| EXERCISE BRIEF |
Copy every record exactly as it appears in the data below.

| GIVEN RECORDS |
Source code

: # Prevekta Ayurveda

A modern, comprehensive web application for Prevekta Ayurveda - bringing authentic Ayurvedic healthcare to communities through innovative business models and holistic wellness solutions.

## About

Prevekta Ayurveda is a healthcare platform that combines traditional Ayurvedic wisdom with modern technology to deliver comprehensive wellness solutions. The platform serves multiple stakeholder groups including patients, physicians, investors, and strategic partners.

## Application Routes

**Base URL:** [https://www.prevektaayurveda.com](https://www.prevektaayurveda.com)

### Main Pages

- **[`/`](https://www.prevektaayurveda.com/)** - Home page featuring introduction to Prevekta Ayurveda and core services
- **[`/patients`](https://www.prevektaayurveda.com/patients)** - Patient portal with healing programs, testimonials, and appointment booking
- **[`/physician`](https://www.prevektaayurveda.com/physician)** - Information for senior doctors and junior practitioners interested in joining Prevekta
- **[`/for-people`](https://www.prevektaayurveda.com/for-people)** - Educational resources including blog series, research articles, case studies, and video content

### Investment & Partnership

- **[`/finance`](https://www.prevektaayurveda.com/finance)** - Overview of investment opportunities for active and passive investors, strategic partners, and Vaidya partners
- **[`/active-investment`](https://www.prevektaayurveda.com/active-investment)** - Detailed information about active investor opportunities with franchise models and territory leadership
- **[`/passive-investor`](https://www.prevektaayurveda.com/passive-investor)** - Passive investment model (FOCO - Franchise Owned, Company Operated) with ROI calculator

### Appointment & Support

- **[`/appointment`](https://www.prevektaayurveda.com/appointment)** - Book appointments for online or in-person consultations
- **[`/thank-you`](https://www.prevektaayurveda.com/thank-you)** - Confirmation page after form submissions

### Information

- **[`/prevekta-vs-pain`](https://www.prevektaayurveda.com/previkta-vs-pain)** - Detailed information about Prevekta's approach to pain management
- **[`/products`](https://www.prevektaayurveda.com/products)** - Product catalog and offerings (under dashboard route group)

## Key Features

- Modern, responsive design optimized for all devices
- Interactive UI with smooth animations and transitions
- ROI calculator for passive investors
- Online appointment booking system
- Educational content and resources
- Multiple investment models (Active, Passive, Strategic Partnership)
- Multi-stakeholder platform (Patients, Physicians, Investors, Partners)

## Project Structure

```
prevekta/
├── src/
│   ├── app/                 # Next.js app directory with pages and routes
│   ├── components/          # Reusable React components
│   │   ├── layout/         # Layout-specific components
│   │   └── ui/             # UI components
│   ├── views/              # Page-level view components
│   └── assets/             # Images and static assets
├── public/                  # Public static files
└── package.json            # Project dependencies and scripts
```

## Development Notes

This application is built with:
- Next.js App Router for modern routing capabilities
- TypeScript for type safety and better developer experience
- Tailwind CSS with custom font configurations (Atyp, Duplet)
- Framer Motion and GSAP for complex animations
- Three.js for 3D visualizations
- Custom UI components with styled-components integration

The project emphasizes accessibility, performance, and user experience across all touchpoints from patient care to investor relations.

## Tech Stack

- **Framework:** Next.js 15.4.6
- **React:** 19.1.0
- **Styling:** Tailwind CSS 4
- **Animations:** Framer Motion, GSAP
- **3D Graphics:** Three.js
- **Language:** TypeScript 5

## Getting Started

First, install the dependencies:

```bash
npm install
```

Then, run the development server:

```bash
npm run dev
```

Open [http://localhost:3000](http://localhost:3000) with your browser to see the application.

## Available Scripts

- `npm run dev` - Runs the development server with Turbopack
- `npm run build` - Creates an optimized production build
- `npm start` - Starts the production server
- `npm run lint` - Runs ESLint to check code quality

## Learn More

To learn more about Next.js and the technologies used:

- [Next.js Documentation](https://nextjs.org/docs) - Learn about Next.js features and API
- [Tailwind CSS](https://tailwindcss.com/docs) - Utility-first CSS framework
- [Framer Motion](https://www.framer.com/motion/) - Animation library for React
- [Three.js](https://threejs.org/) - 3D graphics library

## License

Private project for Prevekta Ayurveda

| OUTPUT FOR THIS EXERCISE |
Source code

: # Prevekta Ayurveda

A modern, comprehensive web application for Prevekta Ayurveda - bringing authentic Ayurvedic healthcare to communities through innovative business models and holistic wellness solutions.

## About

Prevekta Ayurveda is a healthcare platform that combines traditional Ayurvedic wisdom with modern technology to deliver comprehensive wellness solutions. The platform serves multiple stakeholder groups including patients, physicians, investors, and strategic partners.

## Application Routes

**Base URL:** [https://www.prevektaayurveda.com](https://www.prevektaayurveda.com)

### Main Pages

- **[`/`](https://www.prevektaayurveda.com/)** - Home page featuring introduction to Prevekta Ayurveda and core services
- **[`/patients`](https://www.prevektaayurveda.com/patients)** - Patient portal with healing programs, testimonials, and appointment booking
- **[`/physician`](https://www.prevektaayurveda.com/physician)** - Information for senior doctors and junior practitioners interested in joining Prevekta
- **[`/for-people`](https://www.prevektaayurveda.com/for-people)** - Educational resources including blog series, research articles, case studies, and video content

### Investment & Partnership

- **[`/finance`](https://www.prevektaayurveda.com/finance)** - Overview of investment opportunities for active and passive investors, strategic partners, and Vaidya partners
- **[`/active-investment`](https://www.prevektaayurveda.com/active-investment)** - Detailed information about active investor opportunities with franchise models and territory leadership
- **[`/passive-investor`](https://www.prevektaayurveda.com/passive-investor)** - Passive investment model (FOCO - Franchise Owned, Company Operated) with ROI calculator

### Appointment & Support

- **[`/appointment`](https://www.prevektaayurveda.com/appointment)** - Book appointments for online or in-person consultations
- **[`/thank-you`](https://www.prevektaayurveda.com/thank-you)** - Confirmation page after form submissions

### Information

- **[`/prevekta-vs-pain`](https://www.prevektaayurveda.com/previkta-vs-pain)** - Detailed information about Prevekta's approach to pain management
- **[`/products`](https://www.prevektaayurveda.com/products)** - Product catalog and offerings (under dashboard route group)

## Key Features

- Modern, responsive design optimized for all devices
- Interactive UI with smooth animations and transitions
- ROI calculator for passive investors
- Online appointment booking system
- Educational content and resources
- Multiple investment models (Active, Passive, Strategic Partnership)
- Multi-stakeholder platform (Patients, Physicians, Investors, Partners)

## Project Structure

```
prevekta/
├── src/
│   ├── app/                 # Next.js app directory with pages and routes
│   ├── components/          # Reusable React components
│   │   ├── layout/         # Layout-specific components
│   │   └── ui/             # UI components
│   ├── views/              # Page-level view components
│   └── assets/             # Images and static assets
├── public/                  # Public static files
└── package.json            # Project dependencies and scripts
```

## Development Notes

This application is built with:
- Next.js App Router for modern routing capabilities
- TypeScript for type safety and better developer experience
- Tailwind CSS with custom font configurations (Atyp, Duplet)
- Framer Motion and GSAP for complex animations
- Three.js for 3D visualizations
- Custom UI components with styled-components integration

The project emphasizes accessibility, performance, and user experience across all touchpoints from patient care to investor relations.

## Tech Stack

- **Framework:** Next.js 15.4.6
- **React:** 19.1.0
- **Styling:** Tailwind CSS 4
- **Animations:** Framer Motion, GSAP
- **3D Graphics:** Three.js
- **Language:** TypeScript 5

## Getting Started

First, install the dependencies:

```bash
npm install
```

Then, run the development server:

```bash
npm run dev
```

Open [http://localhost:3000](http://localhost:3000) with your browser to see the application.

## Available Scripts

- `npm run dev` - Runs the development server with Turbopack
- `npm run build` - Creates an optimized production build
- `npm start` - Starts the production server
- `npm run lint` - Runs ESLint to check code quality

## Learn More

To learn more about Next.js and the technologies used:

- [Next.js Documentation](https://nextjs.org/docs) - Learn about Next.js features and API
- [Tailwind CSS](https://tailwindcss.com/docs) - Utility-first CSS framework
- [Framer Motion](https://www.framer.com/motion/) - Animation library for React
- [Three.js](https://threejs.org/) - 3D graphics library

## License

Private project for Prevekta Ayurveda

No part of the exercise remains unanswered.